- Abramidze, 1956
- Born: 19 March 1901 Vani, Kutais Governorate, Russian Empire
- Died: 3 April 1989 (aged 88) Tbilisi, Georgian SSR, Soviet Union
- Allegiance: Soviet Union
- Branch: Red Army (Soviet Army from 1946)
- Service years: 1923–1956
- Rank: Major general
- Commands: 187th Rifle Division; 130th Rifle Division; 72nd Rifle Division (became 72nd Mountain Rifle Division);
- Conflicts: August Uprising; World War II;

= Pavle Abramidze =

Soviet military officer (1901–1989)

Pavle Abramidze (პავლე აბრამიძე; Павел Ивлианович Абрамидзе; 19 March 1901 – 3 April 1989) was a Georgian military officer and a Major General in the Soviet army. He was promoted to major general in 1940 and distinguished himself during World War II. he commanded the 72nd Mountain Rifle Division during the Battle of Uman. He was taken prisoner by the German Wehrmacht in August 1941 and remained in captivity until May 1945, when he was repatriated to the Soviet Union. After the war, he became chief of the military department at the Tbilisi Physical Culture Institute and later served in the same position at the Georgian Agricultural Institute from May 1947 and the Tbilisi State University from October 1949. After being retired for health reasons in 1956, Abramidze lived in Tbilisi until his death in 1989.

==Early life and prewar service==
Abramidze was born to a peasant family on 19 March 1901 in Vani, Kutais Governorate and graduated from the village school in 1914. After working in Baku for two years, he returned to Vani to work on his father's farm.

Conscripted into the Red Army on 27 April 1923, he was sent to the Separate Artillery Battalion of the Georgian Rifle Division at Tbilisi. In October he was sent to become an officer cadet at the Georgian Combined Military School, and while there participated in the suppression of the August Uprising and anti-Soviet rebels with a cadet detachment that included students from the school. After his graduation in September 1926, Abramidze was sent to the 5th Caucasian Red Banner Regiment of the 2nd Caucasian Rifle Division at Baku, where he served as a platoon commander in the regimental school. Following his completion of the Tbilisi Machine Gun Command Course during October and November 1930, he resumed his previous position with his regiment, later becoming a company commander, acting chief of the regimental ammunition store, and chief of staff and commander of the regimental training battalion.

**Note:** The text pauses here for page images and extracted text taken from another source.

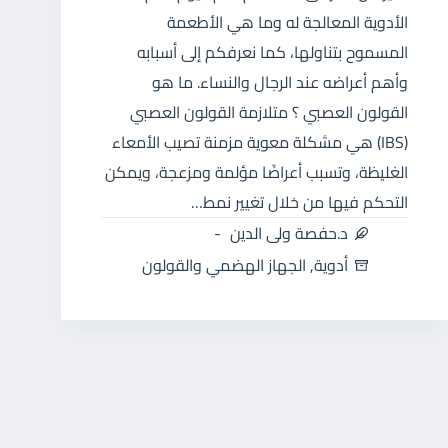
الأدوية المعالجة له وما هي الأطعمة
المسموح بتناولها، كما نعرفكم إلى أسبابه
وأهم أعراضه عند الرجال والنساء. ما هو
القولون العصبي ؟ متلازمة القولون العصبي
(IBS) هي مشكلة معوية مزمنة تصيب الأمعاء
الغليظة، وتسبب أعراضًا مؤلمة ومزعجة، ويمكن
التحكم فيها من خلال تغيير نمط…
د.حفصة ولى الدين
أدوية
,
الجهاز الهضمي والقولون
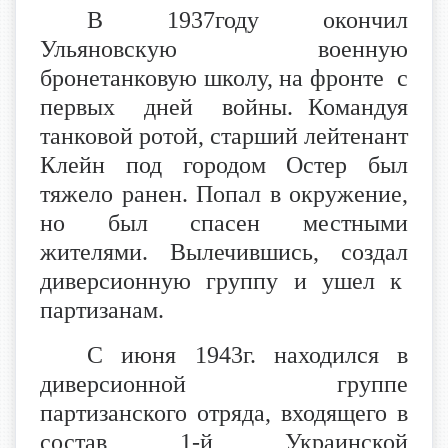
В 1937году окончил
Ульяновскую военную
бронетанковую школу, на фронте с
первых дней войны. Командуя
танковой ротой, старший лейтенант
Клейн под городом Остер был
тяжело ранен. Попал в окружение,
но был спасен местными
жителями. Вылечившись, создал
диверсионную группу и ушел к
партизанам.
С июня 1943г. находился в
диверсионной группе
партизанского отряда, входящего в
состав 1-й Украинской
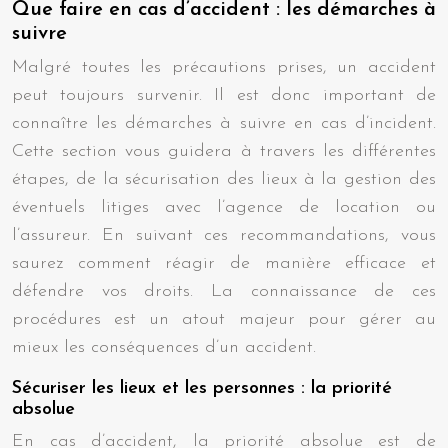
Que faire en cas d’accident : les démarches à
suivre
Malgré toutes les précautions prises, un accident
peut toujours survenir. Il est donc important de
connaître les démarches à suivre en cas d’incident.
Cette section vous guidera à travers les différentes
étapes, de la sécurisation des lieux à la gestion des
éventuels litiges avec l’agence de location ou
l’assureur. En suivant ces recommandations, vous
saurez comment réagir de manière efficace et
défendre vos droits. La connaissance de ces
procédures est un atout majeur pour gérer au
mieux les conséquences d’un accident.
Sécuriser les lieux et les personnes : la priorité
absolue
En cas d’accident, la priorité absolue est de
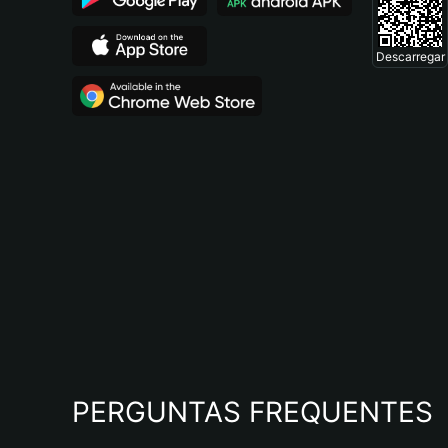
Descarregar
PERGUNTAS FREQUENTES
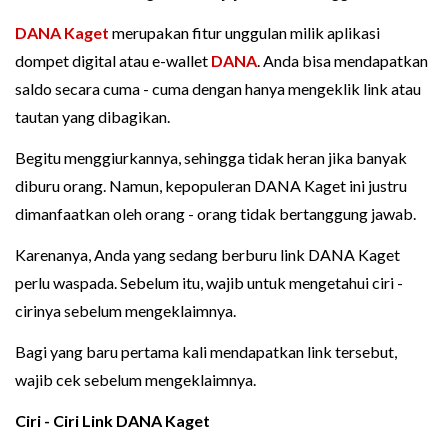
DANA Kaget
merupakan fitur unggulan milik aplikasi
dompet digital atau e-wallet
DANA
. Anda bisa mendapatkan
saldo secara cuma - cuma dengan hanya mengeklik link atau
tautan yang dibagikan.
Begitu menggiurkannya, sehingga tidak heran jika banyak
diburu orang. Namun, kepopuleran DANA Kaget ini justru
dimanfaatkan oleh orang - orang tidak bertanggung jawab.
Karenanya, Anda yang sedang berburu link DANA Kaget
perlu waspada. Sebelum itu, wajib untuk mengetahui ciri -
cirinya sebelum mengeklaimnya.
Bagi yang baru pertama kali mendapatkan link tersebut,
wajib cek sebelum mengeklaimnya.
Ciri - Ciri Link DANA Kaget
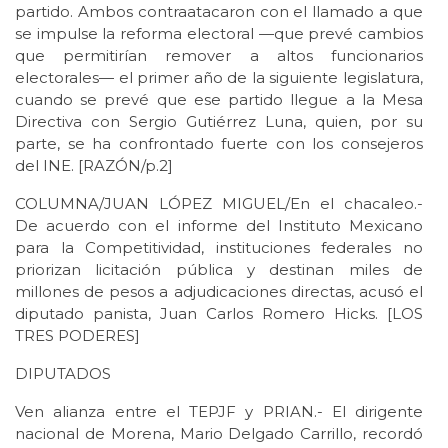
partido. Ambos contraatacaron con el llamado a que
se impulse la reforma electoral —que prevé cambios
que permitirían remover a altos funcionarios
electorales— el primer año de la siguiente legislatura,
cuando se prevé que ese partido llegue a la Mesa
Directiva con Sergio Gutiérrez Luna, quien, por su
parte, se ha confrontado fuerte con los consejeros
del INE. [RAZÓN/p.2]
COLUMNA/JUAN LÓPEZ MIGUEL/En el chacaleo.-
De acuerdo con el informe del Instituto Mexicano
para la Competitividad, instituciones federales no
priorizan licitación pública y destinan miles de
millones de pesos a adjudicaciones directas, acusó el
diputado panista, Juan Carlos Romero Hicks. [LOS
TRES PODERES]
DIPUTADOS
Ven alianza entre el TEPJF y PRIAN.- El dirigente
nacional de Morena, Mario Delgado Carrillo, recordó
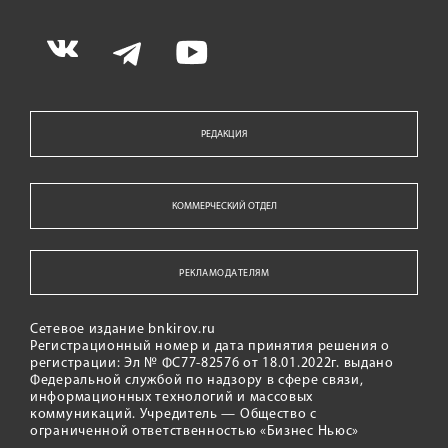
РЕДАКЦИЯ
КОММЕРЧЕСКИЙ ОТДЕЛ
РЕКЛАМОДАТЕЛЯМ
Сетевое издание bnkirov.ru
Регистрационный номер и дата принятия решения о
регистрации: Эл № ФС77-82576 от 18.01.2022г. выдано
Федеральной службой по надзору в сфере связи,
информационных технологий и массовых
коммуникаций. Учредитель — Общество с
ограниченной ответственностью «Бизнес Ньюс»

Appointed commander and commissar of the 6th Caucasian Rifle Regiment of the 2nd Caucasian Rifle Division, now stationed in the Ukrainian Military District, in October 1934, Abramidze became assistant commander of the 99th Rifle Division at Tulchyn in April 1938. He commanded the 187th Rifle Division from September 1939 and in November transferred to command the 130th Rifle Division at Mogilev-Podolsky, being promoted to kombrig on 4 November. While with the 187th Abramidze participated in the Soviet invasion of Poland. He was appointed commander of the 72nd Rifle Division in January 1940 and led it in the Winter War. During the latter, his division became part of the 15th Army and fought in attempts to relieve the Soviet troops in the Lemetti pocket. For his courage, Abramidze was awarded the Order of the Red Banner, being promoted to major general on 4 June 1940 when the Red Army introduced general officer ranks. After the end of the war the 72nd was relocated to Dobromil, where it was reorganized as a mountain rifle division in early 1941.

==World War II==
After Operation Barbarossa began, Abramidze led the division as part of the 26th Army in defensive battles in the Vinnytsia sector, and in July it joined the 8th Rifle Corps of the 12th Army for the Battle of Uman. He was captured along with many other high-ranking Soviet officers on 8 August 1941 in the area of Podvysokoye, southeast of Uman. Abramidze was imprisoned at Zamość, Hammelburg, Nuremberg, and Weißenburg castle. He was liberated by Allied troops on 29 April 1945. On 27 May, he was repatriated to the Soviet Union, where he was arrested, but soon cleared of charges.

== Postwar ==
Reinstated in the Red Army and placed at the disposal of the Personnel Directorate on 31 December, Abramidze completed the Improvement Course for Rifle Division Commanders at the Frunze Military Academy between March 1946 and January 1947. He then became chief of the military department at the Tbilisi Physical Culture Institute and later served in the same position at the Georgian Agricultural Institute from May 1947 and the Tbilisi State University from October 1949. After being retired for health reasons on 2 August 1956, Abramidze lived in Tbilisi until his death there on 3 April 1989.